Cybatrex, in addition to the transformer itself, give a think to the number of wire-to-wire splices in the service conductor circuit between the LINE terminals in the Service Disconnect where the conductors from the meter socket land, and the SOURCE in the transformer secondary. Consider just one conductive path, say, L1. (1) Load meter terminal (2) Load meter jaw-to-meter-tine (3) Line meter tine-to-jaw (4) Line meter terminal (5) service L1 to overhead-drop splice (6) overhead-drop to pole-to-pole secondary wire (10) secondary wire to transformer-lead (11) transformer lead to transformer terminal (12) transformer terminal to transformer winding. (for the grounded service conductor omit the connections into and out of the meter itself, that is, omit a count of two.

L1 = 12 splices, L2 = 12 splices, and N = 10 splices, which, added together yields a total of 34 splices all of which are exposed to weather in varying degrees. Mix in heat / cool cycles (with thermal expansion / contraction) and the dirt and oils of atmospheric contaminants, and one has a lot of failure points.
 
I will answer for him. Look at the post with the pictures. He shows the L1 L2 measurement.
For some reason I never seen them, but they just help clarify what he did mention earlier. I still think he has lost one ungrounded conductor as well as the grounded conductor somewhere upstream. Looks like he has a meter with a low Z setting but he is not using it in any of those pictures either. I bet if it used low Z setting he would find lower if not zero readings on all tests with breaker closed.

Seen about the same thing happen before when tree branch rubbed it's way through an overhead service drop, with one ungrounded conductor being only thing left intact.
 
It may be that one of the lugs is touching the other somehow behind that assembly that's holding the breaker that I can't see.
Personally, I doubt that you have a bus to bus failure very much.

Here, don't forget all the loads inside the house.

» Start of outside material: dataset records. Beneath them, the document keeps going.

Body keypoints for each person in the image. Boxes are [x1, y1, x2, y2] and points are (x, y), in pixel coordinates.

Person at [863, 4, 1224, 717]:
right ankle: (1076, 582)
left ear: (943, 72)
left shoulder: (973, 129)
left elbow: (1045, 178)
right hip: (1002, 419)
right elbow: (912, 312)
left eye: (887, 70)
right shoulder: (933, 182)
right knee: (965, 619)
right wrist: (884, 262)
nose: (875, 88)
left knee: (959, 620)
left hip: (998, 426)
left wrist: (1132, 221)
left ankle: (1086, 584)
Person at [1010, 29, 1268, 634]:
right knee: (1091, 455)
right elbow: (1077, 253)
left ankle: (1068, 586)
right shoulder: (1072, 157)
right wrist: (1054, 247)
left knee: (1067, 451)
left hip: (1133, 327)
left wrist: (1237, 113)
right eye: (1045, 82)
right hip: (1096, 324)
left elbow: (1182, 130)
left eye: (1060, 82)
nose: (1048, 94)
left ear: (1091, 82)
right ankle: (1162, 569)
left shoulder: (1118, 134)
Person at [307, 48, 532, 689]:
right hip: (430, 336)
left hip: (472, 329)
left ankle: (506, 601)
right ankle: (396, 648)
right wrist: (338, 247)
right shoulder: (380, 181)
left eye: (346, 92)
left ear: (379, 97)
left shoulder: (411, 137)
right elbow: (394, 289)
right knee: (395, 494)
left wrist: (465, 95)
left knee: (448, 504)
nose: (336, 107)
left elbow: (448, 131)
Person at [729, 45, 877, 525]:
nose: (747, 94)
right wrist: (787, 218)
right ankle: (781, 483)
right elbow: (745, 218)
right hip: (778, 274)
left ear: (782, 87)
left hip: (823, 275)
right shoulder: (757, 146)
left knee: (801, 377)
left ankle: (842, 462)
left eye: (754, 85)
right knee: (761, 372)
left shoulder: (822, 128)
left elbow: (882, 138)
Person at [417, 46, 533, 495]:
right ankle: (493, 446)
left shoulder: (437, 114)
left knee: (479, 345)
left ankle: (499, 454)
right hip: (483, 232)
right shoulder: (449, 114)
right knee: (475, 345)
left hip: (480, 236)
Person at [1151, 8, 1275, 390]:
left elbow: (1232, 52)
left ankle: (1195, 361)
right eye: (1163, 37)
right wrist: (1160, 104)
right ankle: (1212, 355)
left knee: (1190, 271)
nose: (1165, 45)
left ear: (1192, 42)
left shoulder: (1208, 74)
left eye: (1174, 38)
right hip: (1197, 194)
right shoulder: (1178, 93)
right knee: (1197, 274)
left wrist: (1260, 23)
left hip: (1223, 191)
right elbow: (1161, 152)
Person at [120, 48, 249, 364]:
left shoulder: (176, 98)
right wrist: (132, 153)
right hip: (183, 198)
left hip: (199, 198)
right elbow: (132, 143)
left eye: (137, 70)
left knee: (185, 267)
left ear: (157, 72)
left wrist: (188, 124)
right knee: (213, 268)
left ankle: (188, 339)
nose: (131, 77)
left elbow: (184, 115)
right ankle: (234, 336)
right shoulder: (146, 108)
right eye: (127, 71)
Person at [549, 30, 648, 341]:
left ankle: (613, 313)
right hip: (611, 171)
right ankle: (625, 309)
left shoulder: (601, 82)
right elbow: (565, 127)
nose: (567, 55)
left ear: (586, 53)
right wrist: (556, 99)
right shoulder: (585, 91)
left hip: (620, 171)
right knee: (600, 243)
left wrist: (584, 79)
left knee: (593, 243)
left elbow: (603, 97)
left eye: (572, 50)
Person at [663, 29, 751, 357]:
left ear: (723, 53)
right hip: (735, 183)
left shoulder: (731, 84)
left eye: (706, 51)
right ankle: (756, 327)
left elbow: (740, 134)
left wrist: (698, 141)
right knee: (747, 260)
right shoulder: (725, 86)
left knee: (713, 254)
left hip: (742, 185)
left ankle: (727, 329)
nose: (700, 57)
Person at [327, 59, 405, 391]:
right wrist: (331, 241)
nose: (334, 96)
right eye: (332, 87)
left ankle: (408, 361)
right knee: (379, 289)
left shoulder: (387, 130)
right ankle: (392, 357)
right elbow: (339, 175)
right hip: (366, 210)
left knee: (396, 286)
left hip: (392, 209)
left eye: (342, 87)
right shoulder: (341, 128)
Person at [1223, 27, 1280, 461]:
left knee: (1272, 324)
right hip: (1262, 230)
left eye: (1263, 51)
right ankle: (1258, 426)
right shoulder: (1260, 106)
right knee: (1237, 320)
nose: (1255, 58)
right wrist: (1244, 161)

Unless you have gone around to every single one of them and verified that they are actually off, completely off (no TV remote controls still live, etc.), there will be load connected to the branch circuits. When those branch circuits are ON, with connected load, there is a real resistance from LINE to NEUTRAL and LINE to LINE (for 240 volt loads).

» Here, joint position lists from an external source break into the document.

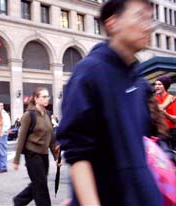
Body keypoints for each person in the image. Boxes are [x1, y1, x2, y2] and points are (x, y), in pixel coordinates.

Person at [56, 0, 162, 205]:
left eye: (150, 19)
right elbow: (78, 152)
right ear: (112, 23)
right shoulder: (89, 73)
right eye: (140, 16)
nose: (148, 25)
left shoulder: (137, 81)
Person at [13, 87, 60, 206]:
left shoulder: (48, 114)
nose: (46, 99)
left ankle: (19, 200)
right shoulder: (29, 115)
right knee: (41, 185)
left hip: (44, 156)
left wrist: (57, 157)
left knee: (38, 183)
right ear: (36, 99)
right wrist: (16, 159)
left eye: (47, 96)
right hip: (32, 154)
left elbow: (51, 138)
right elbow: (21, 138)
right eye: (43, 97)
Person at [154, 76, 176, 149]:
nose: (157, 86)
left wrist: (166, 114)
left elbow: (175, 119)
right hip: (160, 132)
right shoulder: (153, 100)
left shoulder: (173, 99)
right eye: (156, 84)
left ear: (165, 86)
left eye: (160, 84)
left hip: (173, 132)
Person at [0, 101, 11, 173]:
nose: (1, 107)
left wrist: (2, 132)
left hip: (2, 135)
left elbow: (7, 125)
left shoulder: (4, 114)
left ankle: (3, 167)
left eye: (2, 105)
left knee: (2, 151)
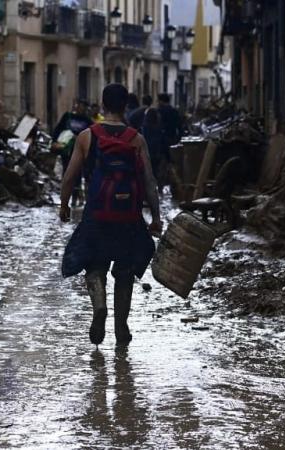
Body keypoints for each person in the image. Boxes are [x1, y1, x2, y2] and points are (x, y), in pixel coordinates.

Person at [60, 83, 163, 346]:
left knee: (94, 265)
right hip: (128, 216)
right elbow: (149, 181)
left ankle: (99, 307)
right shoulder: (136, 138)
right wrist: (156, 217)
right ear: (125, 105)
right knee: (125, 270)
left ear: (103, 105)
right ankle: (121, 327)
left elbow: (70, 176)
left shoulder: (86, 136)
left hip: (96, 214)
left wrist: (64, 205)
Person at [52, 99, 93, 204]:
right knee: (66, 171)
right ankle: (65, 196)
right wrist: (54, 141)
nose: (79, 107)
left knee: (78, 174)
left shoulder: (87, 121)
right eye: (78, 105)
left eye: (82, 106)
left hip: (79, 150)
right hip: (66, 149)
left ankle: (75, 196)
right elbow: (58, 129)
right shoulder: (67, 116)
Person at [140, 108, 170, 190]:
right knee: (158, 172)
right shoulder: (159, 128)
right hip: (157, 154)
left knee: (148, 173)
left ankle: (149, 190)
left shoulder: (144, 128)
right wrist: (168, 157)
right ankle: (158, 189)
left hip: (147, 153)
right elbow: (163, 143)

Turning on the 125 Amp Service Disconnect breaker connects the house load RESISTANCE across the L1, L2, N conductors, and, I submit, because of the nature of the splice or transformer failure, is shorting out the "phantom-like" voltage still being supplied by the PoCo.

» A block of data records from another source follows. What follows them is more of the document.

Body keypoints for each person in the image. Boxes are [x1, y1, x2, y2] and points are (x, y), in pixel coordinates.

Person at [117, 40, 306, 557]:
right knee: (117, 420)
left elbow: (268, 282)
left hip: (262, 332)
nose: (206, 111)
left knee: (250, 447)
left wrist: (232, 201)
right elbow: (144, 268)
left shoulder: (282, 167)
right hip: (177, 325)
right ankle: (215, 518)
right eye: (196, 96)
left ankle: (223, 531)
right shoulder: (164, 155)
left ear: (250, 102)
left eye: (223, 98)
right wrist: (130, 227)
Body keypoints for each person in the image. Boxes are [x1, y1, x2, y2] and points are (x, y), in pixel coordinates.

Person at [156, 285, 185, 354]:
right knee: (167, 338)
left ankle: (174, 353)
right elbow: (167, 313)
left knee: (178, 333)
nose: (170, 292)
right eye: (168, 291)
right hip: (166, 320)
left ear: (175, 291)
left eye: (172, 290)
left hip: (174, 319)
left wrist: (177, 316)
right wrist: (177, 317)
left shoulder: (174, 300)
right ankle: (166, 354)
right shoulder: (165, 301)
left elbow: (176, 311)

That looks like a good reference. . . but be cautious about the use of the term "ac phase" while trying to understand the circuit theory that is dominating your problem. One of the longer threads ever in this Forum is an argument about how the term "phase" applies to a simple 240 / 120 Volt single transformer grounded-center-tap secondary. In my opinion, any of that discussion here, in this thread, will not help directly with the OPs question.
 
For me "on" means circuit closed and the load (house or whatever) has to have electricity.

So diference of potencial (delta V) is cero between terminals of the breaker. So your test result is ok.

When the device is off, it is closed Vl1-V'=0-0 or Vl1-V'=120-120 = 0. It depend where you put the referencw in your device.

I think you are in the same wire so probabilily your are in 120V-120V situation, if our reference is earth.